15.04.2022 tarihli talep üzerine yerel mahkemece dosyanın ele alınarak 25.04.2022 tarih 2021/90 Esas 2022/178 Karar sayılı ek kararı ile davalı vekilinin tavzih talebinin KABULÜ İLE; Mahkememizin 28/02/2022 tarih 2021/90 Esas-2022/178 Karar nolu gerekçeli karar ilamının başlık kısmının tavzih talebi üzerine; davacı vekilinin tavzih talebinin kabulü ile başlık kısmında ki Davalı: … – TC:…-… kısmının çıkartılarak, Davalı … – TC:… (Kendi adına asaleten, … ve … adına velayeten) … şeklinde maddi hatanın HMK m. 304/1-2 gereği düzeltilmesine, Davalı vekilinin tavzih talebinin KABULÜ İLE; 1) mahkememizin 28/02/2022 tarih 2021/90 Esas-2022/178 Karar nolu gerekçeli karar ilamının başlık kısmının tavzih talebi üzerine; davacı vekilinin tavzih talebinin kabulü ile hüküm kısmında ki; Hüküm fıkrasının 2 nolu bendinde “…takibin asıl alacak yönünden devamına,” dair karar verildiği anlaşılmakla; hüküm fıkrasının 2 nolu bendinde “…takibin asıl alacak yönünden devamına,” çıkartılarak, “…takibin aynen/ aynı şartlarla devamına” şeklinde maddi hatanın HMK m. 304/1-2 gereği düzeltilmesine, 3)Davalı vekilinin tavzih talebinin Kabulü İle; Mahkememizin 28/02/2022 tarih 2021/90 Esas-2022/178 Karar nolu gerekçeli karar ilamının başlık kısmının tavzih talebi üzerine; davacı vekilinin tavzih talebinin kabulü ile başlık kısmında ki Davacı: … kısmının çıkartılarak, Davacı: … AŞ (Eski Unvan: … A.Ş.)-Mersis: … şeklinde maddi hatanın HMK m. 304/1-2 gereği düzeltilmesine karar verildiği görülmüştür.

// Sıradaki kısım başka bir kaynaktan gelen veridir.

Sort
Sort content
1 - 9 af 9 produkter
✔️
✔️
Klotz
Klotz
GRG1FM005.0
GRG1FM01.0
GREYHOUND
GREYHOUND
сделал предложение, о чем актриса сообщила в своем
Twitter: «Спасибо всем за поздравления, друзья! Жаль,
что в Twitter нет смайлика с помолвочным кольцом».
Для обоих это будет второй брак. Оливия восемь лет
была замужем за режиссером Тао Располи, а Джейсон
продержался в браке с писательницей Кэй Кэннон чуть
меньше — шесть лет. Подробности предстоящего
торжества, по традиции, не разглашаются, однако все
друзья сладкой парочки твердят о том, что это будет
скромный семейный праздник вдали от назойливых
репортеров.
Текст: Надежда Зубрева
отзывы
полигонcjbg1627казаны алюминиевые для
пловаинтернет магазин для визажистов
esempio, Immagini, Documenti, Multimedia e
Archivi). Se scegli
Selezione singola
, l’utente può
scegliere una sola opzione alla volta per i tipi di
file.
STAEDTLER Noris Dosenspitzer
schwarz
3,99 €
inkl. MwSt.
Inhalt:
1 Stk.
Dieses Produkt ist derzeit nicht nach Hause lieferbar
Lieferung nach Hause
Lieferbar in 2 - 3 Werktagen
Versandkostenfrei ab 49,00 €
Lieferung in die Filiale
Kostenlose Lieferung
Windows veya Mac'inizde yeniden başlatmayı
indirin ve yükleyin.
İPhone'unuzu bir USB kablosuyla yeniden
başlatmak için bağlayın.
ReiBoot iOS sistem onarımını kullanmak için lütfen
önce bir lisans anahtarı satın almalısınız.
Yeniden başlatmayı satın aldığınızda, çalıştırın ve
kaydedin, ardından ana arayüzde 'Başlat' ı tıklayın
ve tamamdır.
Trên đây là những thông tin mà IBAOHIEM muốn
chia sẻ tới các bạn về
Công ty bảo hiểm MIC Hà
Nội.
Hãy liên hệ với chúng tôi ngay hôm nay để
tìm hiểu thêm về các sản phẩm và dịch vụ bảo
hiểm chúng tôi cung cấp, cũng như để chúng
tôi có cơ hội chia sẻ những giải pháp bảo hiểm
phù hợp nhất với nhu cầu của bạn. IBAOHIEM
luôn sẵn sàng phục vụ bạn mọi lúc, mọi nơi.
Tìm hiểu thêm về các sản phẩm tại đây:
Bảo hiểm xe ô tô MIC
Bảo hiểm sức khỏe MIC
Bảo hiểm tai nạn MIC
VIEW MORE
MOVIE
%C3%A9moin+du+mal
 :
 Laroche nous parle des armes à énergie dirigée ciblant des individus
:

Karara karşı taraf vekilleri tarafından istinaf yoluna başvurulmuştur.
İSTİNAF NEDENLERİ : Davacı vekili, 15.04.2022 tarihli tavzih taleplerine ilişkin karar tesis edilmediğini, yerel mahkemenin vermiş olduğu karardaki asıl alacak ve faiz yönünden takibin iptal edilmesine bir itirazları bulunmadığını, ancak mahkemece karar başlığında “… ” olarak yazılı davacı unvanının “… ” olarak değiştiğinden sunmuş oldukları Ticaret Sicil Gazetesi ilan metni dikkate alınarak davacı şirketin unvanının “… ” olarak düzeltilmesini, davalı tarafın kendi adına asaleten … ve … adına velayeten … olarak düzeltilmesini, gerekçeli kararın 2 nolu hükmünde yer alan “…takibin asıl alacak yönünden devamına” şeklindeki ibaresini “…takibin aynen/aynı şartlarla devamına” şeklinde düzeltilmesine karar verilmesi gerektiğini istinaf nedenleri olarak ileri sürmekle kararın kaldırılmasını istemiştir.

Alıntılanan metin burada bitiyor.